Once upon a time, not so long ago, in the land between the rising and setting sun, there lived a troll under a covered bridge, next to Perdition Highway, known locally as The Road to Nowhere.
Unlike most trolls, who are fierce and lean, this one was lazy and fat. He spent a good deal of his time, days and nights, fantasizing about his next meal, which was, in fact, never very far away. So bottomless was his appetite that the villagers in the area called him Poor Black Hole.
“Look how hungry he is,” they would say. “He must have a tape worm.”
But no matter how much or how frequently they fed him, Poor Black Hole was never full. Indeed, he grew so big his bulk threatened to break the deck of the bridge above him; still, he couldn’t get enough to eat.
“I need more,” he would cry. “Can’t you see that I am wasting away.”
Clearly, Poor Black Hole had body image issues. But the villagers were too polite to mount any sort of intervention. So, they continued to empty their pantries and drain their cupboards in the hope – vain though it was – that he would finally shut up.
Eventually, the people’s plight came to the attention of the king, who worried that his subjects would soon run out of the staples they needed to survive.
“We must do something about Poor Black Hole,” he told his chancellor of the exchequer. “He’s sucking the life out of my tithe-payers. At the rate he’s going, there won’t be anything left for roads or schools or hospitals.”
The chancellor, a pragmatic sort of fellow, agreed. “It is a serious problem, o sire,” he said. “The circumstances are drastic and they require drastic measures. I suggest that the royal court stop giving the people their special dispensations whenever they demand. They only hand them over to the troll, anyway. Then, we should increase the levies on every adult man and woman in the kingdom and use the money to raise an army with which to vanquish the filthy beast.”
The king pondered awhile and then turned to his faithful servant and said, “I’ll get back to you,” whereupon he promptly fell into a deep slumber.
Days passed, then months, then years. And as the king slept, the people grew poorer and the troll grew fatter. Eventually, the bridge over Poor Black Hole’s head cracked and tumbled to the ground. He didn’t mind, just as long as his meals came fast and furious, which, of course, they did.
Meanwhile, other bridges cracked and tumbled to the ground. Schools closed. Emergency rooms shut down. Roads became impassable. Perdition Highway, long the most heavily travelled thoroughfare in the realm, failed under the weight of its traffic.
When the king finally awoke, he was dismayed and a tad rueful.
“I guess I should have gotten back to you earlier,” he told his chancellor, to which the weary factotum replied in a voice that was barely audible: “You think?”
What, the king demanded to know, could they do now? The treasury had been emptied, the courtiers disbanded. Worse, perhaps, the villagers were revolting on rumours that their royal favours were about to be cut off.

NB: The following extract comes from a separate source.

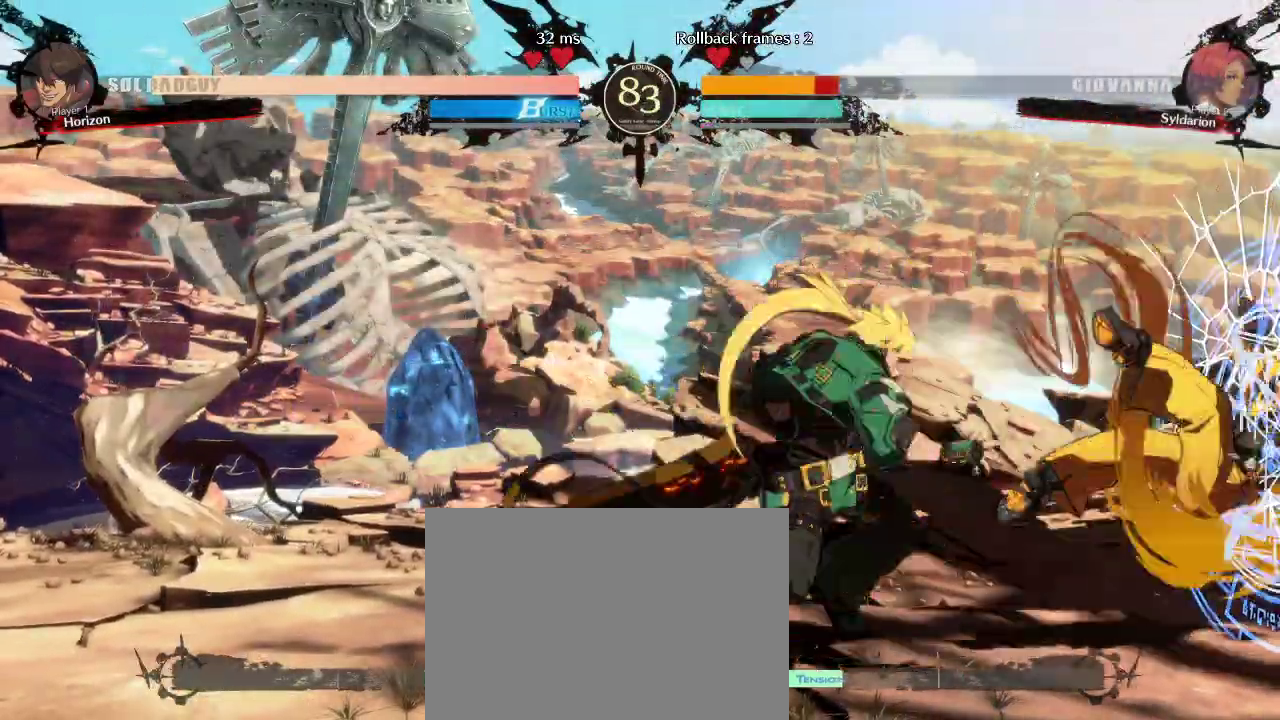
{"buttons": [], "left_stick": "down-right", "events": [[100, "left_stick", "down-right"]]}
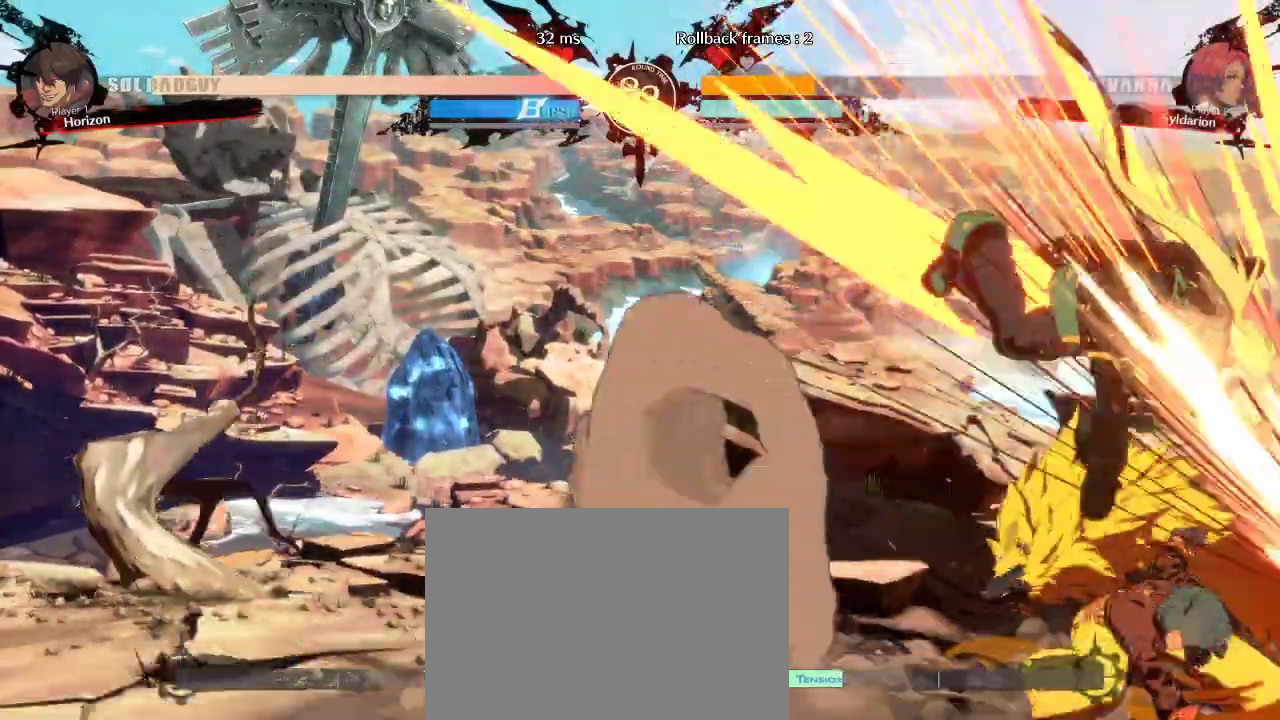
{"buttons": [], "left_stick": "down-right", "events": []}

Their land was a shambles and they were in constant danger from foreign carpetbaggers and moneylenders. But they were entitled to their entitlements. Weren’t they? Apart from anything else, these were how they fed the troll.
“Maybe,” the king ventured, “we should just tell everybody to move. . .you know. . .lock the gates, haul up the drawbridge, shutter the windows before things get really bad.”
The chancellor furrowed his brow and, pulling a parchment from his satchel, declared, “Sire, it may already be too late. I have a report that indicates that the villagers are willing to go to extraordinary lengths to protect their state perks. . .apparently, they’ve started to feed Poor Black Hole something new.”
The king raised an eyebrow. “What’s that?” he asked.
Sighed the Chancellor: “Their young.”
And they all lived. . .well. . .must I spell it out?